=== Section Start ===
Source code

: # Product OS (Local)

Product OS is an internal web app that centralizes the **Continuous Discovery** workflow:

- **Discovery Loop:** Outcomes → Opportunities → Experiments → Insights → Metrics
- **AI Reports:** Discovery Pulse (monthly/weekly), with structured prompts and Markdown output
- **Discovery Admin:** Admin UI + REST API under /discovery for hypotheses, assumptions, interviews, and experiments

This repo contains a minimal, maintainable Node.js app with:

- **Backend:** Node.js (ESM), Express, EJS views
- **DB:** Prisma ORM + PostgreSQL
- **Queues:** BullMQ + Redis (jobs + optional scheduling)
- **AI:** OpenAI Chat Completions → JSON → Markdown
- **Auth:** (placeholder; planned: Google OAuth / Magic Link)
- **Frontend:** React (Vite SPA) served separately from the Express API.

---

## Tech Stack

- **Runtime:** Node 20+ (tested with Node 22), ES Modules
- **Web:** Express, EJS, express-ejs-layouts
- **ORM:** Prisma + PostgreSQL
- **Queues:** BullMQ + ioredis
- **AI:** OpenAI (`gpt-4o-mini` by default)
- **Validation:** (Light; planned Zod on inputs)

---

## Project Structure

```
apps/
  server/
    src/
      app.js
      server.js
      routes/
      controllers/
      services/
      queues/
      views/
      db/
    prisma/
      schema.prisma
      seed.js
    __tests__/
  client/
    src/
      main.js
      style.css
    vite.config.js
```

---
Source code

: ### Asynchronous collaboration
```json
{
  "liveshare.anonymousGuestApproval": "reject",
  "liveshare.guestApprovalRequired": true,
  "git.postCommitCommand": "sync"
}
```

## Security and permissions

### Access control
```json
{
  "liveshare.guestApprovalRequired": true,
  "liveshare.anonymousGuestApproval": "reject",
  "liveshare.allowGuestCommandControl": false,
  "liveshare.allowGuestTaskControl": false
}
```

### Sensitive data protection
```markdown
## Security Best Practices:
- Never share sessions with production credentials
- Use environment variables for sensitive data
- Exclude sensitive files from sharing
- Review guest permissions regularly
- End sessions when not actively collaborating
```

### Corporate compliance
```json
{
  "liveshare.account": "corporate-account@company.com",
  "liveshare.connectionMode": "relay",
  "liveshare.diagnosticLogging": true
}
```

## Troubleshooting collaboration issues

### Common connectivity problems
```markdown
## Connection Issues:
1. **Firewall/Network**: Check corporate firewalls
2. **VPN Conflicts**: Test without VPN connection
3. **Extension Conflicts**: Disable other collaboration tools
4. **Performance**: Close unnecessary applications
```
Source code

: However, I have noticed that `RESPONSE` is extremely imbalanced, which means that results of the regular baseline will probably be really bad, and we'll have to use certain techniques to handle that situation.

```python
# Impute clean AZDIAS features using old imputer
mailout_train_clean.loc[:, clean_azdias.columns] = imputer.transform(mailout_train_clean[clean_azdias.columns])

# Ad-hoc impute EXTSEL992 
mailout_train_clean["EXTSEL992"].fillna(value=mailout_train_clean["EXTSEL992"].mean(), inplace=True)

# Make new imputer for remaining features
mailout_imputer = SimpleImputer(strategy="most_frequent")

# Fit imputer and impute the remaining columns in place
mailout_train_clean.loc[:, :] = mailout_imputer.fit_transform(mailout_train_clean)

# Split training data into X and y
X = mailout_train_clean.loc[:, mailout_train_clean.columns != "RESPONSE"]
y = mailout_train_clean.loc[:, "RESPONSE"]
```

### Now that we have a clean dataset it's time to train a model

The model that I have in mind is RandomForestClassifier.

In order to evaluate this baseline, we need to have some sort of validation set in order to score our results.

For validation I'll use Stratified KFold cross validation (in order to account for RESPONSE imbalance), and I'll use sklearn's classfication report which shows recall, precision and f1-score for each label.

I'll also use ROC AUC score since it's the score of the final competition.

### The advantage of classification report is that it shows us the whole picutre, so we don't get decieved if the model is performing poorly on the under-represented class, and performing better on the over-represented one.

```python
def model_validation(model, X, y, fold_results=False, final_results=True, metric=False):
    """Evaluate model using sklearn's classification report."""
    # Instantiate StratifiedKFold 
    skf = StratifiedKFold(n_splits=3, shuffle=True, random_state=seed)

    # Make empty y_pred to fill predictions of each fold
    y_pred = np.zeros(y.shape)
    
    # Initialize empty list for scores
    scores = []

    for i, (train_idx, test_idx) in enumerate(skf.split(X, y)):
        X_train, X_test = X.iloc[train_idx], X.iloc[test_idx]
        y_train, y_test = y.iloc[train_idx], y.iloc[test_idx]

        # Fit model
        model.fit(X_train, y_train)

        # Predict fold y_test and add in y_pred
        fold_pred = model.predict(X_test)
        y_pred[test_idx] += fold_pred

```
=== Section End ===
What's required is that all of the material be returned exactly.

Source code

: # Product OS (Local)

Product OS is an internal web app that centralizes the **Continuous Discovery** workflow:

- **Discovery Loop:** Outcomes → Opportunities → Experiments → Insights → Metrics
- **AI Reports:** Discovery Pulse (monthly/weekly), with structured prompts and Markdown output
- **Discovery Admin:** Admin UI + REST API under /discovery for hypotheses, assumptions, interviews, and experiments

This repo contains a minimal, maintainable Node.js app with:

- **Backend:** Node.js (ESM), Express, EJS views
- **DB:** Prisma ORM + PostgreSQL
- **Queues:** BullMQ + Redis (jobs + optional scheduling)
- **AI:** OpenAI Chat Completions → JSON → Markdown
- **Auth:** (placeholder; planned: Google OAuth / Magic Link)
- **Frontend:** React (Vite SPA) served separately from the Express API.

---

## Tech Stack

- **Runtime:** Node 20+ (tested with Node 22), ES Modules
- **Web:** Express, EJS, express-ejs-layouts
- **ORM:** Prisma + PostgreSQL
- **Queues:** BullMQ + ioredis
- **AI:** OpenAI (`gpt-4o-mini` by default)
- **Validation:** (Light; planned Zod on inputs)

---

## Project Structure

```
apps/
  server/
    src/
      app.js
      server.js
      routes/
      controllers/
      services/
      queues/
      views/
      db/
    prisma/
      schema.prisma
      seed.js
    __tests__/
  client/
    src/
      main.js
      style.css
    vite.config.js
```

---
Source code

: ### Asynchronous collaboration
```json
{
  "liveshare.anonymousGuestApproval": "reject",
  "liveshare.guestApprovalRequired": true,
  "git.postCommitCommand": "sync"
}
```

## Security and permissions

### Access control
```json
{
  "liveshare.guestApprovalRequired": true,
  "liveshare.anonymousGuestApproval": "reject",
  "liveshare.allowGuestCommandControl": false,
  "liveshare.allowGuestTaskControl": false
}
```

### Sensitive data protection
```markdown
## Security Best Practices:
- Never share sessions with production credentials
- Use environment variables for sensitive data
- Exclude sensitive files from sharing
- Review guest permissions regularly
- End sessions when not actively collaborating
```

### Corporate compliance
```json
{
  "liveshare.account": "corporate-account@company.com",
  "liveshare.connectionMode": "relay",
  "liveshare.diagnosticLogging": true
}
```

## Troubleshooting collaboration issues

### Common connectivity problems
```markdown
## Connection Issues:
1. **Firewall/Network**: Check corporate firewalls
2. **VPN Conflicts**: Test without VPN connection
3. **Extension Conflicts**: Disable other collaboration tools
4. **Performance**: Close unnecessary applications
```
Source code

: However, I have noticed that `RESPONSE` is extremely imbalanced, which means that results of the regular baseline will probably be really bad, and we'll have to use certain techniques to handle that situation.

```python
# Impute clean AZDIAS features using old imputer
mailout_train_clean.loc[:, clean_azdias.columns] = imputer.transform(mailout_train_clean[clean_azdias.columns])

# Ad-hoc impute EXTSEL992 
mailout_train_clean["EXTSEL992"].fillna(value=mailout_train_clean["EXTSEL992"].mean(), inplace=True)

# Make new imputer for remaining features
mailout_imputer = SimpleImputer(strategy="most_frequent")

# Fit imputer and impute the remaining columns in place
mailout_train_clean.loc[:, :] = mailout_imputer.fit_transform(mailout_train_clean)

# Split training data into X and y
X = mailout_train_clean.loc[:, mailout_train_clean.columns != "RESPONSE"]
y = mailout_train_clean.loc[:, "RESPONSE"]
```

### Now that we have a clean dataset it's time to train a model

The model that I have in mind is RandomForestClassifier.

In order to evaluate this baseline, we need to have some sort of validation set in order to score our results.

For validation I'll use Stratified KFold cross validation (in order to account for RESPONSE imbalance), and I'll use sklearn's classfication report which shows recall, precision and f1-score for each label.

I'll also use ROC AUC score since it's the score of the final competition.

### The advantage of classification report is that it shows us the whole picutre, so we don't get decieved if the model is performing poorly on the under-represented class, and performing better on the over-represented one.

```python
def model_validation(model, X, y, fold_results=False, final_results=True, metric=False):
    """Evaluate model using sklearn's classification report."""
    # Instantiate StratifiedKFold 
    skf = StratifiedKFold(n_splits=3, shuffle=True, random_state=seed)

    # Make empty y_pred to fill predictions of each fold
    y_pred = np.zeros(y.shape)
    
    # Initialize empty list for scores
    scores = []

    for i, (train_idx, test_idx) in enumerate(skf.split(X, y)):
        X_train, X_test = X.iloc[train_idx], X.iloc[test_idx]
        y_train, y_test = y.iloc[train_idx], y.iloc[test_idx]

        # Fit model
        model.fit(X_train, y_train)

        # Predict fold y_test and add in y_pred
        fold_pred = model.predict(X_test)
        y_pred[test_idx] += fold_pred

```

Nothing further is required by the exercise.